Golden State Warriors
- Positions: CEO & President of business operations
- League: NBA

Personal information
- Born: San Francisco Bay Area

Career information
- College: University of California, Los Angeles (BA)

Career history
- 2002–2004: Golden State Warriors (Account executive, season ticket sales)
- 2004–2005: Golden State Warriors (Ticket sales manager)
- 2014–2021: Golden State Warriors (Assistant director of ticket operations)
- 2007–2011: Golden State Warriors (Director of ticket sales)
- 2012–2018: Golden State Warriors (VP of ticket sales and service)
- 2019–2021: Golden State Warriors (Chief revenue officer)
- 2022–present: Golden State Warriors (President and Chief operating officer)

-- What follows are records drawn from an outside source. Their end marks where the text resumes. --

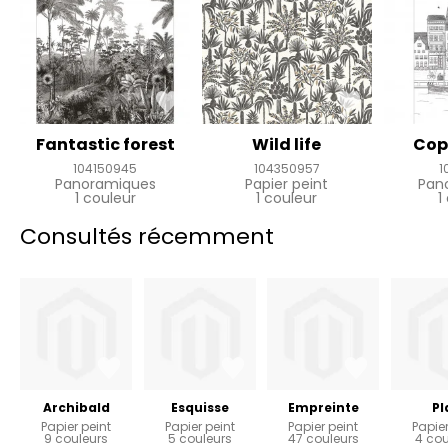
Fantastic forest
Wild life
Cop
104150945
104350957
1
Panoramiques
Papier peint
Pan
1 couleur
1 couleur
1
Consultés récemment
Archibald
Esquisse
Empreinte
Pl
Papier peint
Papier peint
Papier peint
Papier
9 couleurs
5 couleurs
47 couleurs
4 cou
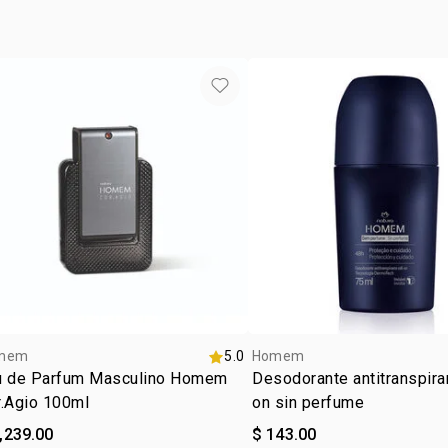
CUMARINA, 
BENZILA, G
mem
5.0
Homem
u de Parfum Masculino Homem
Desodorante antitranspiran
r.Agio 100ml
on sin perfume
,239.00
$ 143.00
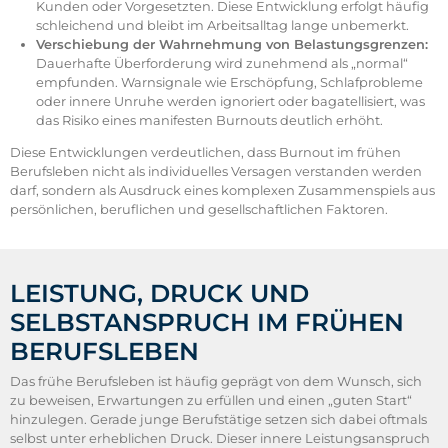
Kunden oder Vorgesetzten. Diese Entwicklung erfolgt häufig
schleichend und bleibt im Arbeitsalltag lange unbemerkt.
Verschiebung der Wahrnehmung von Belastungsgrenzen:
Dauerhafte Überforderung wird zunehmend als „normal“
empfunden. Warnsignale wie Erschöpfung, Schlafprobleme
oder innere Unruhe werden ignoriert oder bagatellisiert, was
das Risiko eines manifesten Burnouts deutlich erhöht.
Diese Entwicklungen verdeutlichen, dass Burnout im frühen
Berufsleben nicht als individuelles Versagen verstanden werden
darf, sondern als Ausdruck eines komplexen Zusammenspiels aus
persönlichen, beruflichen und gesellschaftlichen Faktoren.
LEISTUNG, DRUCK UND
SELBSTANSPRUCH IM FRÜHEN
BERUFSLEBEN
Das frühe Berufsleben ist häufig geprägt von dem Wunsch, sich
zu beweisen, Erwartungen zu erfüllen und einen „guten Start“
hinzulegen. Gerade junge Berufstätige setzen sich dabei oftmals
selbst unter erheblichen Druck. Dieser innere Leistungsanspruch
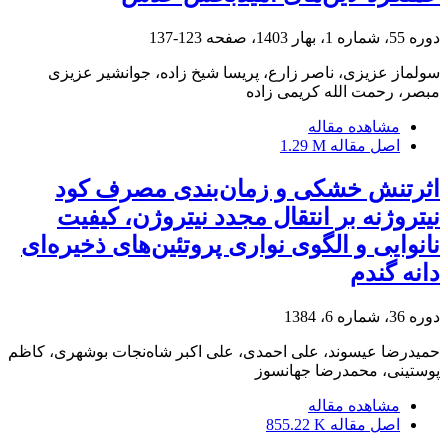
دوره 55، شماره 1، بهار 1403، صفحه
123-137
سولماز عزیزی، ناصر زارع، پریسا شیخ زاده، جوانشیر عزیزی
مبصر، رحمت الله کریمی زاده
مشاهده مقاله
اصل مقاله
1.29 M
اثرتنش خشکی و زمان‌بندی مصرف کود
نیتروژنه بر انتقال مجدد نیتروژن، کیفیت
نانوایی و الگوی نواری پروتئین‌های ذخیره‌ای
دانه گندم
دوره 36، شماره 6، 1384
حمیدرضا عیسوند، علی احمدی، علی اکبر شاه‌نجات بوشهری، کاظم
پوستینی، محمدرضا جهانسوز
مشاهده مقاله
اصل مقاله
855.22 K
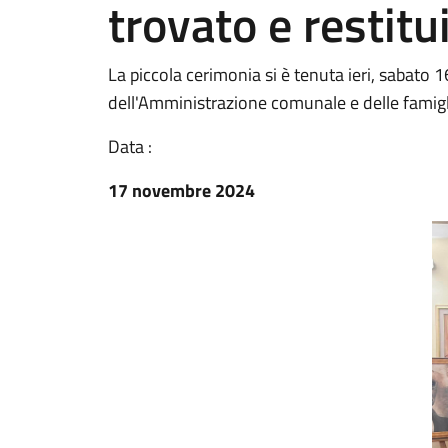
trovato e restit
La piccola cerimonia si è tenuta ieri, sabato 
dell'Amministrazione comunale e delle famigli
Data :
17 novembre 2024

= Brandon Schneider (executive) =

National Basketball Association executive

Brandon Schneider is an American sports executive who holds the position of chief operating officer and president of business operations of the Golden State Warriors, supervising all business operations for the organization, including the management of Chase Center.

==Career==
Schneider replaced Rick Welts as chief operating officer and president of business operations in April 2021. Before assuming his current position as COO, Schneider served as the chief revenue officer for three seasons, four seasons as senior vice president of business development, two seasons as group vice president of ticket sales and services, and three seasons as vice president of ticket sales and services. Schneider initially became a part of the Warriors organization in the summer of 2002 as a season ticket account executive. He then advanced to the role of ticket sales manager in June 2004, and subsequently became the assistant director of ticket sales in April of the following year. Schneider began his career as a waiter.
==Personal life==
Schneider, originally from the San Francisco Bay Area, completed his studies at UCLA in 2001, earning a degree in business economics with a minor in accounting. Schneider lives in Hillsborough, California with his wife Amanda and their son. Schneider has three younger brothers. He is a part-owner of the Los Angeles FC.